On Thursday morning, the El Centro Police Department made the decision to fire upon a 14-year-old boy wielding a meat cleaver.

Officers hit the teen with a non-lethal weapon, a shotgun of sorts that throws beanbag-like projectiles aimed at stunning an intended target.

We applaud the Police Department's decision, a decision that likely saved that boy's life.

An El Centro police spokesman said all other means of trying to get the teen to give himself up were in vain and officers at the scene feared the boy would hurt himself or others. Such a statement not only reveals the cops' compassion but their common sense.

In an age where troubled kids acting out are a dime a dozen, this situation could have easily gotten out of hand. However, El Centro police handled the situation with clarity and smarts, which seems to be a trend sweeping through police departments throughout Imperial Valley. It's a trend we hope will last.


We only need to look to our nearest metropolitan city just beyond the mountains to the west to see how law enforcement can overreact. Over the last decade, San Diego-area law enforcement officers have gotten a reputation, fair or not, for shooting first and asking questions later, leaving in their wake deaths, shattered families and many, many questions.

The El Centro Police Department on Thursday showed that a deep concern for those it protects, even if they are swinging cleavers, is paramount.

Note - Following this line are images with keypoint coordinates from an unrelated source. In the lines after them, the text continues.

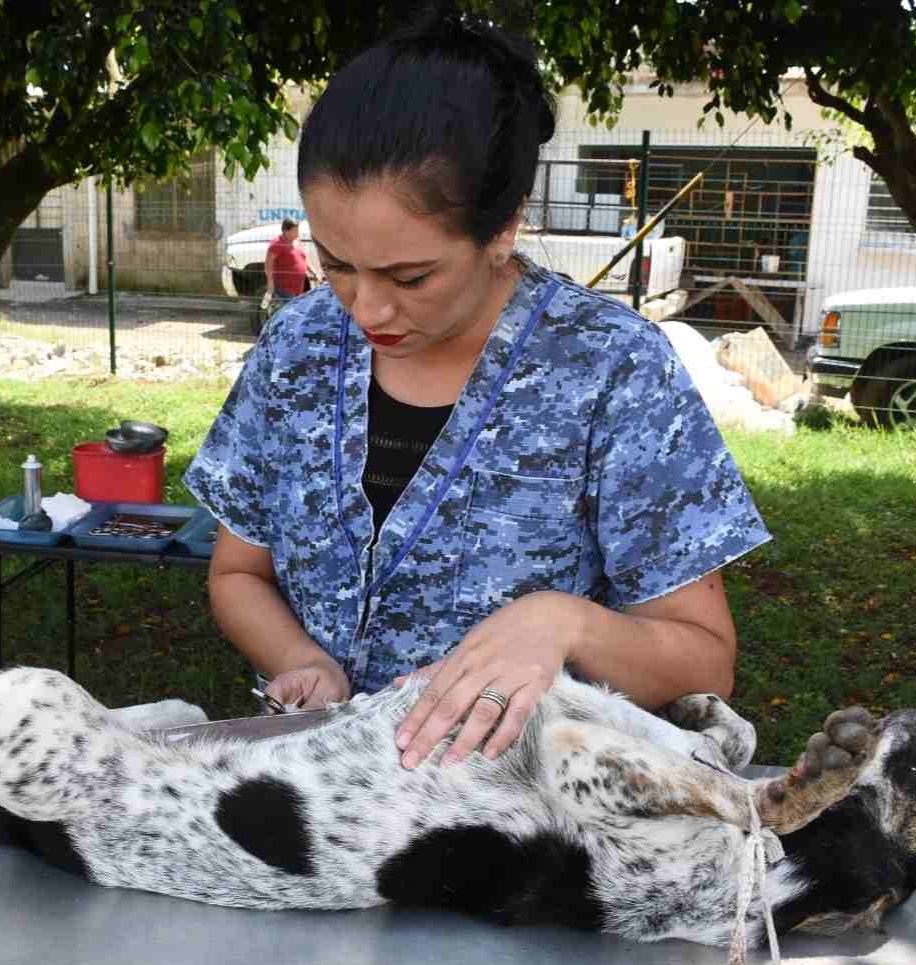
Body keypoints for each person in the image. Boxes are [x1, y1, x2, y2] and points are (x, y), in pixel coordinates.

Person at [184, 12, 771, 771]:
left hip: (518, 837)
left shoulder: (610, 368)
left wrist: (561, 624)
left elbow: (703, 661)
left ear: (505, 227)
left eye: (411, 276)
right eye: (336, 264)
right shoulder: (296, 347)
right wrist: (301, 659)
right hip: (313, 807)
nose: (365, 309)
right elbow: (238, 572)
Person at [264, 217, 312, 302]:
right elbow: (268, 265)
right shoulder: (276, 244)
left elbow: (302, 259)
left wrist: (314, 272)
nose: (297, 233)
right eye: (295, 231)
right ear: (286, 231)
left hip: (298, 288)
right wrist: (270, 284)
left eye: (298, 230)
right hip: (284, 289)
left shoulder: (296, 241)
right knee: (289, 312)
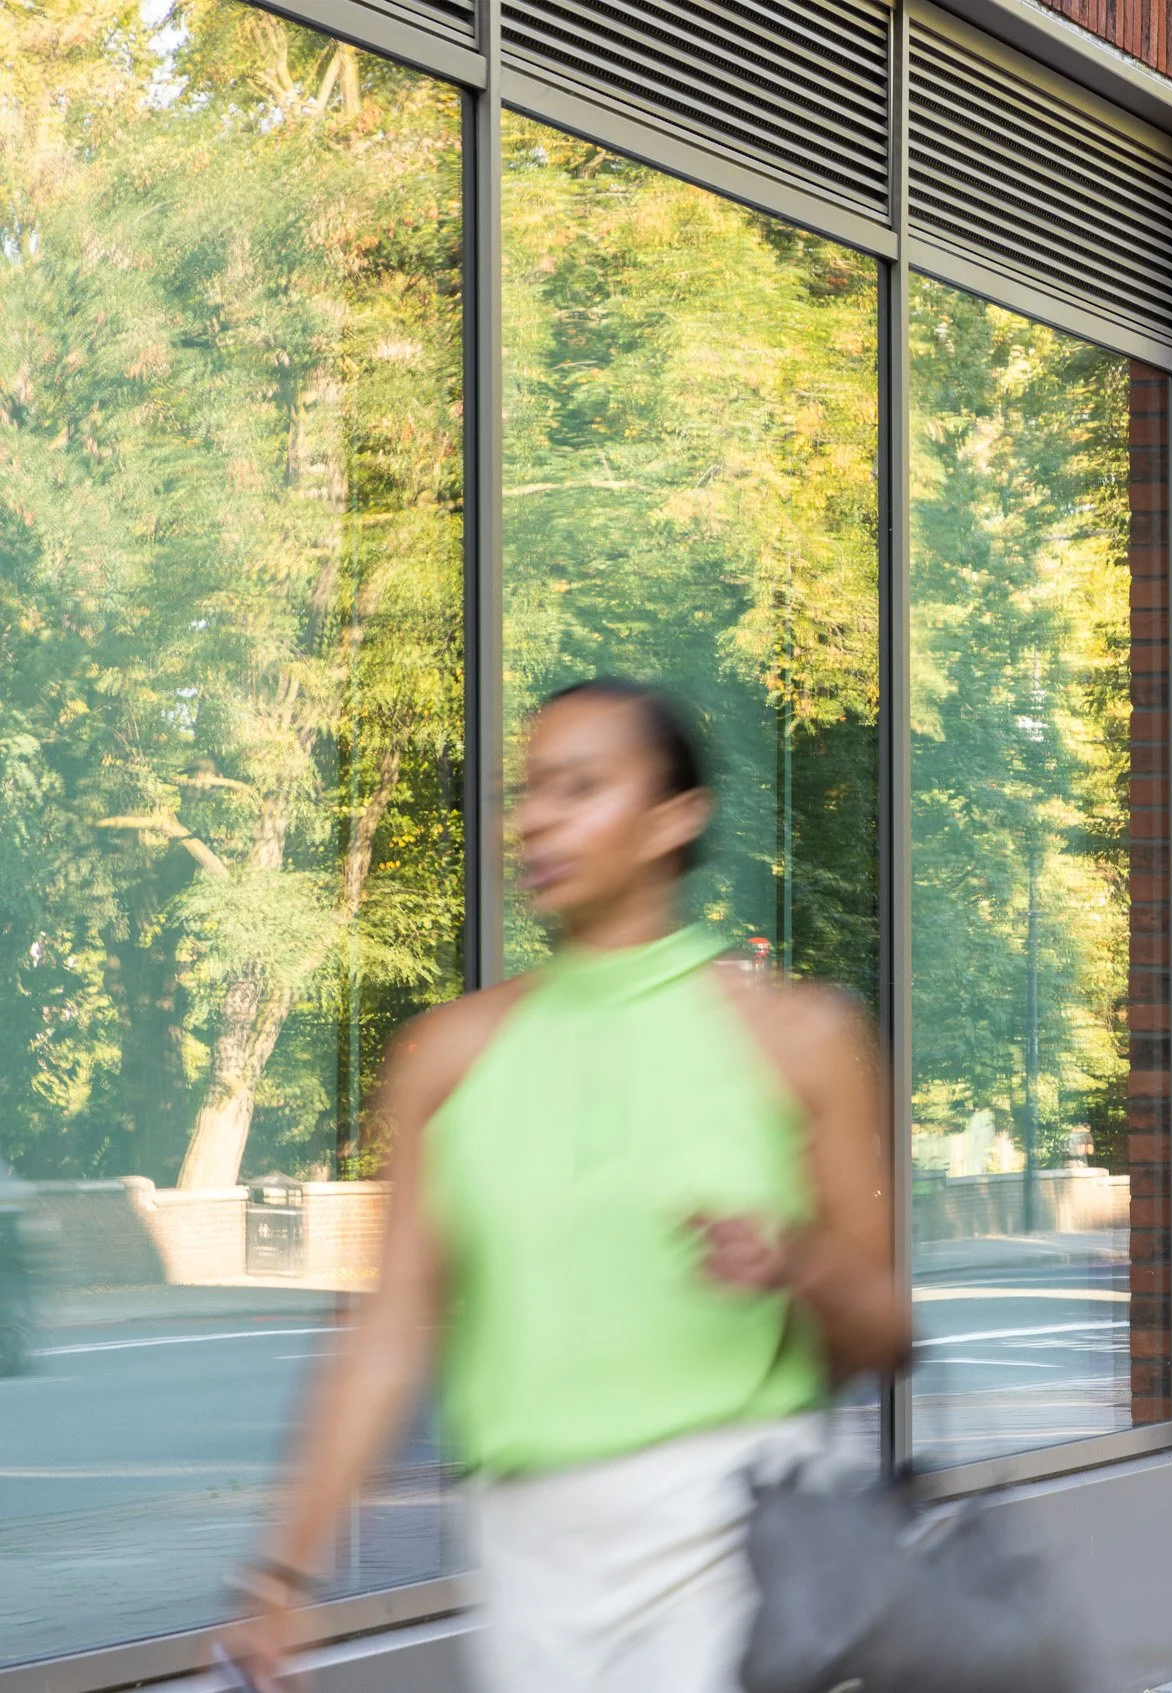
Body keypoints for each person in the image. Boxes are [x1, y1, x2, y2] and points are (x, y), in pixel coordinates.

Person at [221, 679, 912, 1693]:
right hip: (531, 1552)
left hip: (735, 1527)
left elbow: (886, 1331)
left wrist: (794, 1260)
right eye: (528, 789)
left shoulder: (798, 1039)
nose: (536, 816)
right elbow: (387, 1328)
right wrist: (284, 1572)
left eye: (580, 786)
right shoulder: (446, 1057)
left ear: (676, 817)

That being said, we also would like to applaud the other Valley law enforcement agencies reaching out to the people through proactive and community-oriented policing. Newspaper stories run over the past two days in this newspaper alone have shown such innovative and inclusive strategies are working.

The Imperial County Sheriff's Office recently nabbed one of the "Imperial Valley's Most Wanted" after its 1-month-old program's advertisements in this newspaper and on local TV station KECY led to the arrest of a fugitive spousal abuse suspect. Tips from the community did what might have required countless services hours of officers and brought a mean guy off the streets.

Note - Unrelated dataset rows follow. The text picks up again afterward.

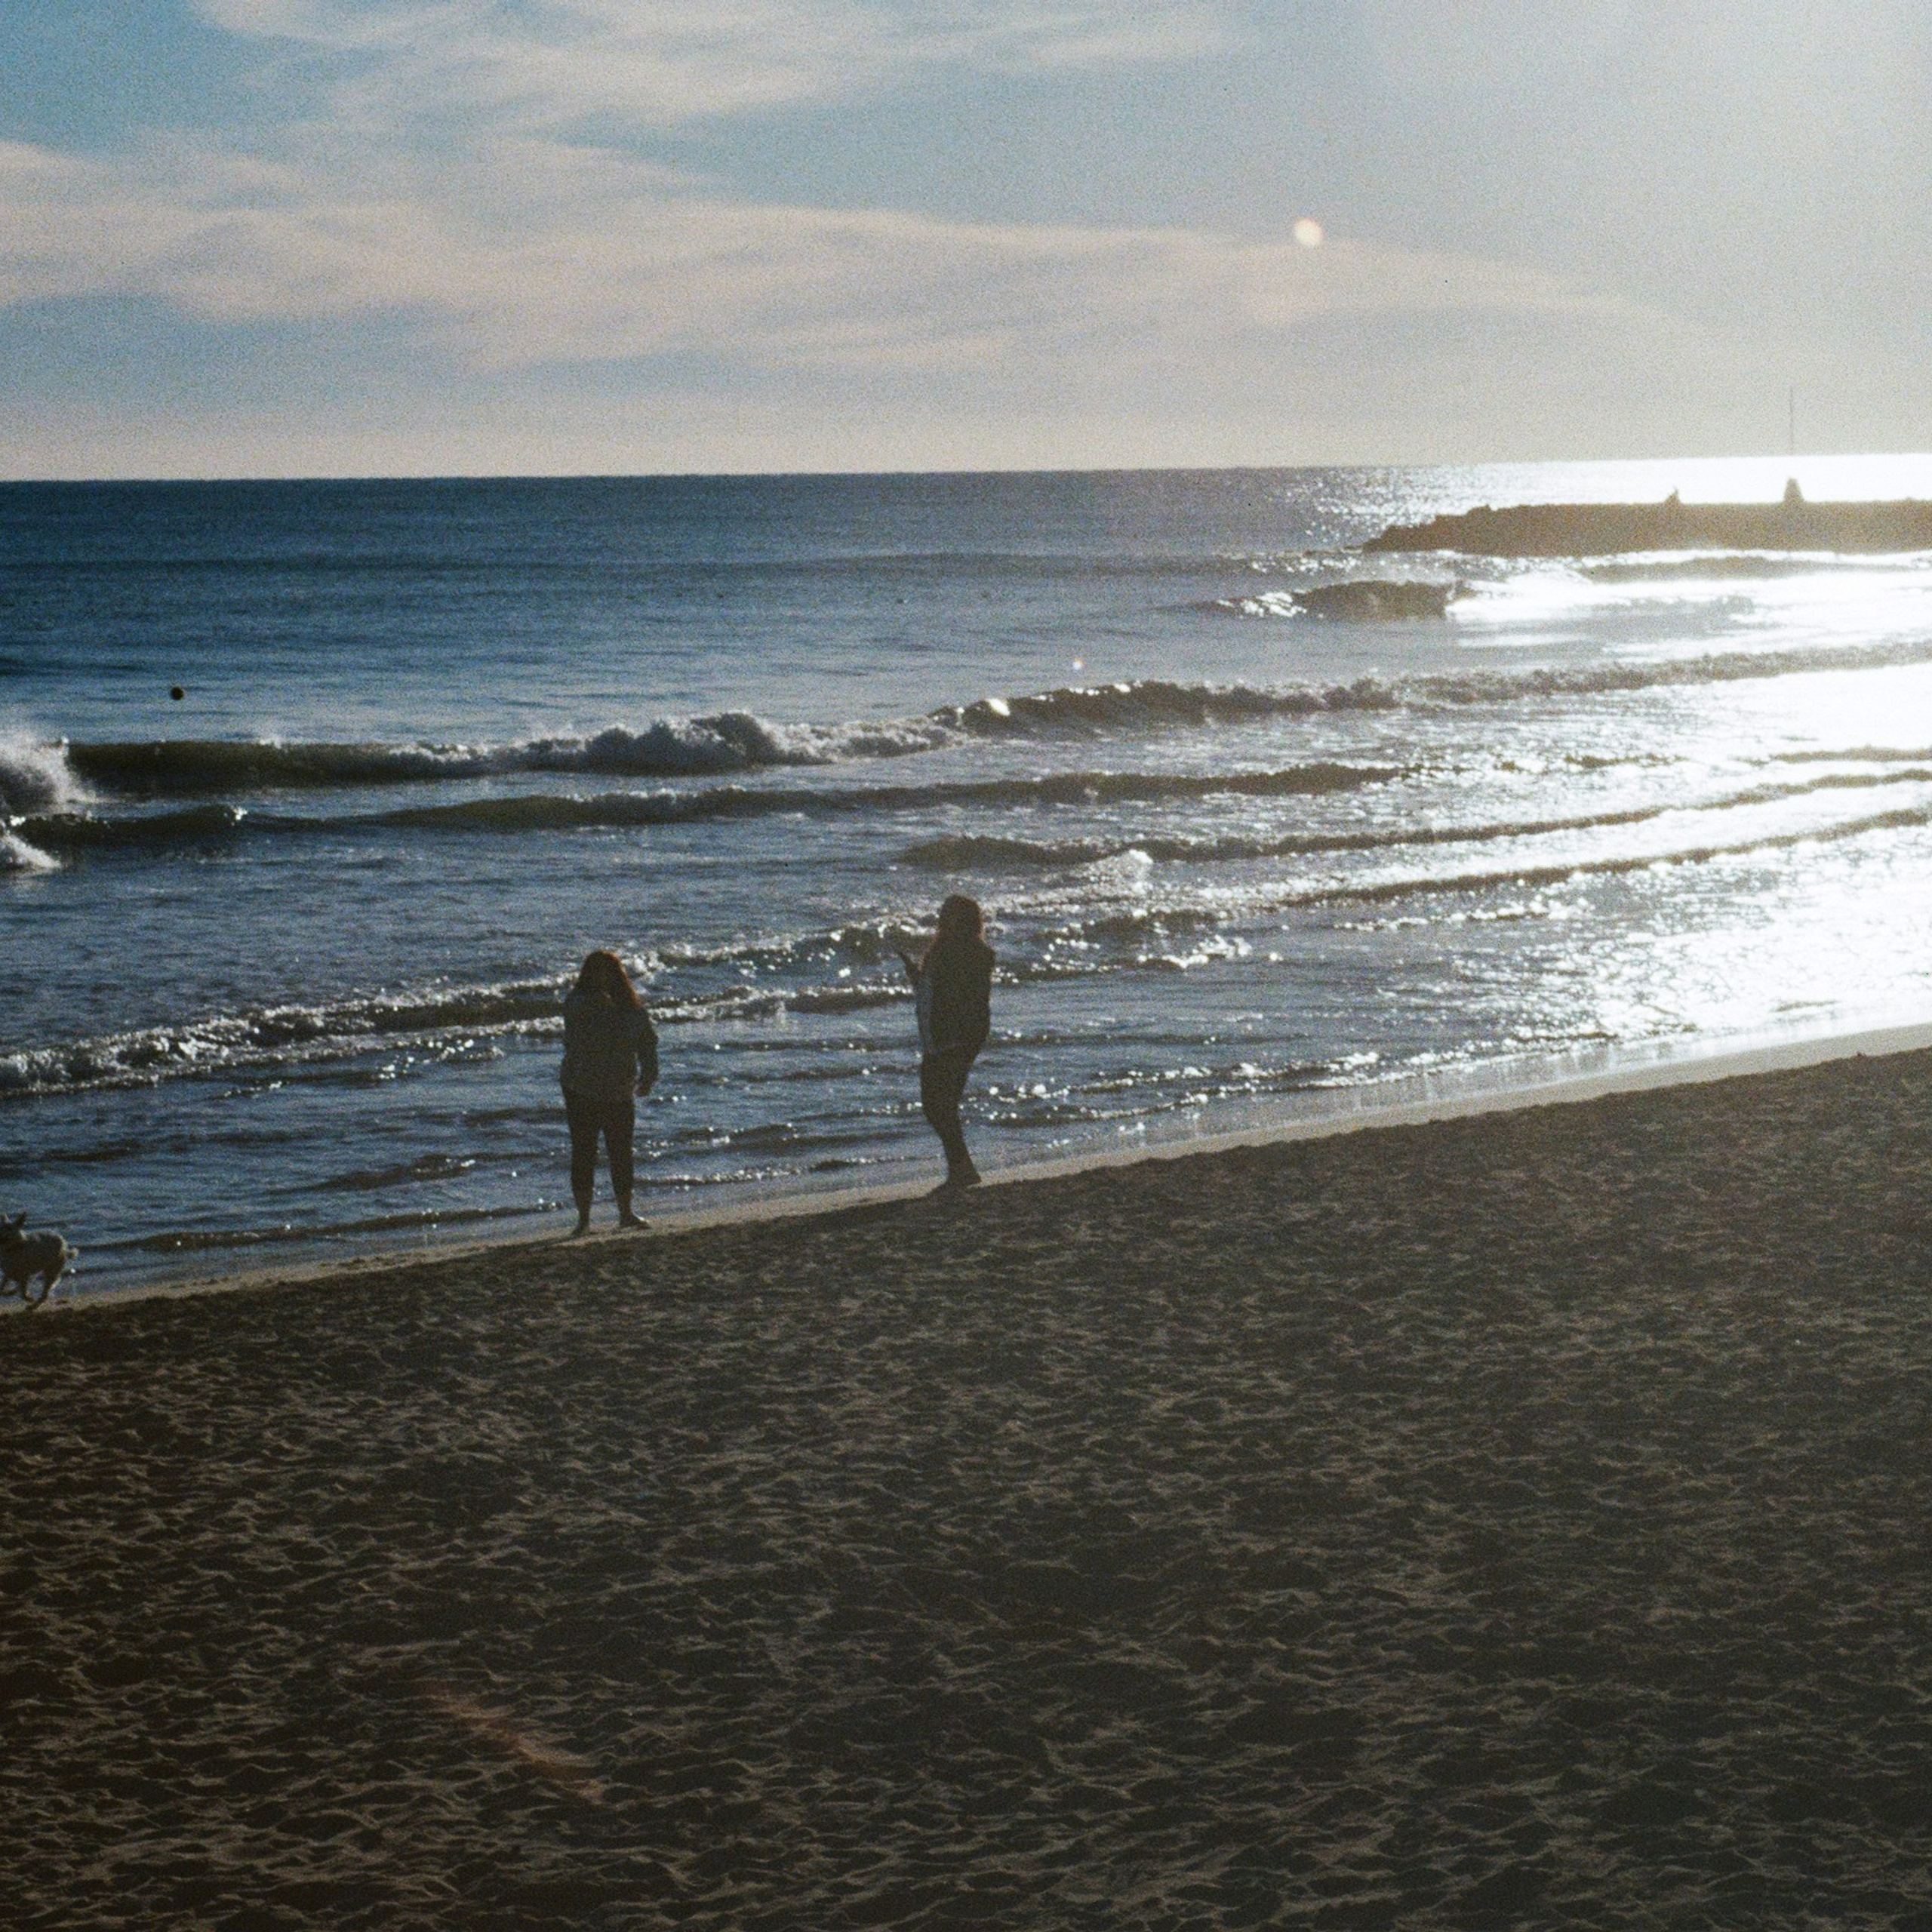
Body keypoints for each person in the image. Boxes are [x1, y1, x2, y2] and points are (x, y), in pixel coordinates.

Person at [897, 895, 995, 1189]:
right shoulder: (948, 949)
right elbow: (936, 991)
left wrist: (951, 1036)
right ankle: (961, 1168)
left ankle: (962, 1168)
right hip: (943, 1035)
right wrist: (917, 977)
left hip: (953, 1036)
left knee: (938, 1105)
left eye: (947, 913)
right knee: (940, 1105)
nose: (941, 918)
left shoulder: (965, 951)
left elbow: (961, 995)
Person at [559, 949, 659, 1235]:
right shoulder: (577, 1003)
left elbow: (647, 1043)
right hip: (581, 1088)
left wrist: (649, 1075)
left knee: (620, 1151)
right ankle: (584, 1220)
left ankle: (625, 1213)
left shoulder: (632, 1009)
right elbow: (574, 1036)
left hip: (617, 1088)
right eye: (597, 973)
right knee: (584, 1151)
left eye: (609, 973)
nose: (603, 978)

Then there's the Tuesday afternoon incident in which a Brawley police officer tussling with a burglary suspect was aided in his efforts to subdue a knife-carrying offender by a Brawley citizen and a member of the department's civilian COMBAT team, which helps Brawley police keep an eye on the city.

Both incidents show the community's willingness to help keep its streets safe, at the same time showing that a law enforcement agency willing to involve and respect the community for which it works is better, more effective and more humane.